Verizon pledged in April 2021to spend 2% of its ad budget on Black-owned media. In January 2022, the company reported it was “on track to exceed” the $25 million it previously committed to spend with Black-owned media companies in 2021.
“Today we work with 20-plus Black-owned and operated media partners, from well-known traditional platforms to digital and emerging platforms,” said Rafael Rivero, senior VP, media and marketing effectiveness, Verizon. “These partnerships help us achieve our business objectives, and in many cases help our partners scale.”
Rivero added that Verizon exceeded its commitment to Black-owned media in 2021 and increased that spending by 20% in 2022.
Coca-Cola
In June 2021, Coca-Cola announced it would double its media spend with minority-owned companies over the next three years, with no less than 8% of its yearly budget directed to Black, Hispanic and Asian-owned platforms and their partners by 2024.
All five Black-owned media companies that provided brand-specific data reported Coca-Cola increased spending last year, one noting it hiked spending by $1 million and another citing a 160% spending increase.
But survey respondents reported mixed results since Coca-Cola moved its media account from Interpublic to WPP’s EssenceMediacom last year. One executive said Mediacom reached out proactively during the transition. But another said the transition varied according to property.
“I love Coca-Cola,” said one survey respondent. “They were one of our best brands.” But after it moved to WPP last year, he said, “we got zero dollars.”
As a matter of policy, Coca-Cola doesn’t share specific numbers around media spending, a spokesman said, but added that it is “on track to meet our commitment of having our Black, Hispanic and Asian American and Pacific Islander-owned media companies account for 8% of our total annual media budget in North America by 2024.”
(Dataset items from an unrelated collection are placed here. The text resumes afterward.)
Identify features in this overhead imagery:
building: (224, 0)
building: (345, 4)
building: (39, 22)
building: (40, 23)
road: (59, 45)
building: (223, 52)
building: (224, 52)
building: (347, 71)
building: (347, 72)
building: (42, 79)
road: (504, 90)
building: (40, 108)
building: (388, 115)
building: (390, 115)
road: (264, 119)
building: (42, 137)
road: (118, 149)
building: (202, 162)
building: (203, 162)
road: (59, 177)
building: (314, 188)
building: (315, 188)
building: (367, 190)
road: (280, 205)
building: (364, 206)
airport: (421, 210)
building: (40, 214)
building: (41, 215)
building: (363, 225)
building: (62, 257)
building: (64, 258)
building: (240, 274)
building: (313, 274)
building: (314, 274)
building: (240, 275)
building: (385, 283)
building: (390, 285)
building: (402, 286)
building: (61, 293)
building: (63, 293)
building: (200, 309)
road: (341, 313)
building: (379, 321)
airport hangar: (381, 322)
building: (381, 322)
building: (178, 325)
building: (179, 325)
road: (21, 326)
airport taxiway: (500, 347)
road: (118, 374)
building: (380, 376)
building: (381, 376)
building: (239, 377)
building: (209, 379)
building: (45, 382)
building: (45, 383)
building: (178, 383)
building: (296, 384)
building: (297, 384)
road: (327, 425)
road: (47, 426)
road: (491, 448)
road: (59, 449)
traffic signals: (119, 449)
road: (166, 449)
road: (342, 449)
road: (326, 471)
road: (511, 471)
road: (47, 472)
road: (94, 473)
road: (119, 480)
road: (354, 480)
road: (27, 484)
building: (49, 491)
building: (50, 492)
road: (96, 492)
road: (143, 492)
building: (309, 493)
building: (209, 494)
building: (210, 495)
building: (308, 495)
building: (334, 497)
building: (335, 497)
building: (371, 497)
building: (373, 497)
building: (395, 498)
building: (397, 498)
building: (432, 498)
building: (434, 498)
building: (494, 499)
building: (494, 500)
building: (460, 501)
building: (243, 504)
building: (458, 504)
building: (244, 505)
This, the spokesman added, includes spending with Ebony and Essence, on things such as the Essence Festival of Culture that Coca-Cola will be sponsoring for the 27th year this summer and the Coca-Cola Zero Sugar Presenting Sponsorship of the 2023 Ebony Power 100.
Walmart
In Ad Age’s survey, three of five Black-owned companies that reported spending at the brand level said Walmart increased spending and a fourth reported a decrease. Among companies reporting dollar figures, Walmart’s spending rose $1.6 million with one last year, while another reported a 150% increase.
Walmart in May 2021 pledged to spend 2% of its media with Black-owned companies in fiscal 2022 and 4% in fiscal 2023, and hit both of those targets, according to a spokeswoman (both fiscal years ended Jan. 31). Dollar figures weren’t disclosed, but Walmart spent an estimated $2.5 billion on media as measured by Vivvix and Pathmatics in calendar 2022, up about 20% from the prior year. It’s less aggressive than Target has been, but also off of a bigger spending pool.
Results were very mixed by company. One reported that it lost all its Walmart spending; Another saw a nearly fourfold increase. One survey respondent described Walmart as “dedicated and committed” and issuing many RFPs. “We don’t win all of them,” the respondent said. “But we seem to always be included.”
One agency executive, who spoke on background, said the agency was trying to ensure budgets for Black-owned media stay strong by pushing clients to establish dedicated budgets and include at least one minority company on every RFP. Clients who were already “leaning in” continue to do so, while clients who haven’t “are slowly joining as well,” the executive said.
But a worrisome trend is with clients trying to shrink the number of partners they work with, the executive said. “There’s always this mentality of fewer, bigger, better. I think in the minority space, that’s not always the case, because you want to see more opportunity growth.”